Addressing the large and growing burden of non-communicable diseases in the Latin American and Caribbean (LAC) region requires better prevention and screening but also improving diagnosis, treatment, and control of the conditions once they have developed. This needs concerted action by health systems, healthcare providers and patients, as well as other stakeholders – such as the food and beverages industry and society overall – to reduce both the disease incidence and long-term management.
A large and growing drag on health and resources
Among all non-communicable conditions, chronic cardiometabolic diseases (CMDs) are a particularly urgent concern in LAC because of their disease burden and economic impact. The two leading groups of CMDs, cardiovascular diseases and diabetes mellitus, rank first and third by their contribution to the burden of disease (see table). Together they represent more than 20 per cent of the total disease burden and more than two-thirds of deaths in the region. CMDs are also a major driver of rising health expenditures in the region. What is more, the main risk factors for these conditions – such as increased blood pressure, high blood sugar and cholesterol, and excess weight – remain prevalent and are generally increasing in LAC.

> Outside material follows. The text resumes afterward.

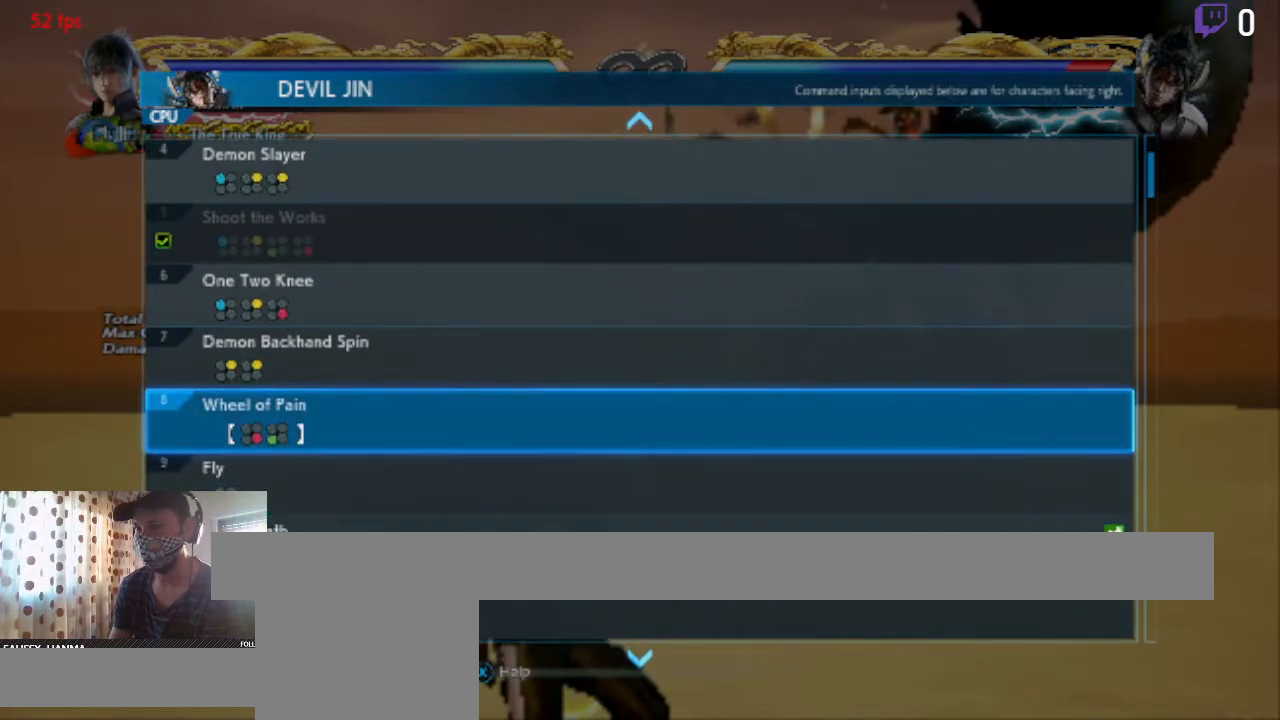
{"buttons": [], "left_stick": "center", "right_stick": "center", "events": []}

Top-3 conditions according to their disease burden in LAC in 2019
Disease burden* | Share of total disease burden | Deaths | Share of deaths | |
Cardiovascular diseases | 20.4 million | 12.3 % | 962 thousand | 26.9 % |
Cancers | 16.5 million | 9.9 % | 638 thousand | 17.8 % |
Diabetes and kidney diseases | 13.7 million | 8.3 % | 395 thousand | 11.0 % |
Persistent and large gaps in CMD treatment and control
In addition to prevention, it is critical for LAC countries to effectively diagnose and manage CMDs once they have developed. One way to understand this is the “care cascade” that describes the stages in the sequence from the initial diagnosis of a condition to treatment and ultimately achieving control. There are substantial problems at each stage. The below graph shows this using data from recent analysis in Mexico:
- 52% of patients with hypertension are undiagnosed.
- 15% of these patients are diagnosed but do not receive treatment.
- 15% receive treatment but have uncontrolled hypertension.
- Only 18% have controlled hypertension.
There are similar challenges for other conditions and countries. For example, fewer than two-thirds of Colombian patients diagnosed with diabetes mellitus had a recent blood sugar report and only about half of these had achieved glycemic control.
Too many patients are stuck or regress
Over time, many patients who have been diagnosed do not advance or even regress toward lower stages of the care cascade. The aforementioned Mexican study followed survey participants who had high blood pressure in 2005/6 and examined their status checked several years later, between 2009 and 2012. The below table shows the key findings:
- Many patients are stuck in lower stages of the care continuum (the yellow cells). For example, 70% of those diagnosed but untreated at baseline remained untreated a few years later.
- Few patients advance in the cascade (the green cells). For example, only 25% of those who were treated but had uncontrolled hypertension at baseline had achieved control at the time of the endline.
- Many patients regress toward earlier stages of the cascade (the red cells). 40% of controlled hypertension in 2005 dropped out of treatment entirely by the endline while only fewer than a quarter (23%) maintained control.
So just getting patients to one of stages in the care cascade is not at all sufficient: we also need to make sure that they do not regress and instead advance to later cascade stages.
Evidence-based solutions are available but concerted action is needed
Overall, this means that countries need to urgently improve screening and diagnosis, but also better manage CMDs once they have been diagnosed – along all stages of the cascade. The good news is that there are interventions and policies to improve the care cascade. They range from better primary care and access to essential medicines, to telemedicine and digital tools, and to nudges for providers and patients.
The main challenge is to get all stakeholders on board and align their efforts for maximum impact, and to reimagine and restructure how each stage of the care cascade is addressed. The health system needs to provide an enabling structure that champions chronic disease care, health care providers need to have the right incentives and resources to encourage consistent accessible and high-quality care, and patients need to be active participants. To tackle the CMD epidemic, focusing on a single stage in the cascade will not be effective, and we need concerted and purposeful action on all fronts.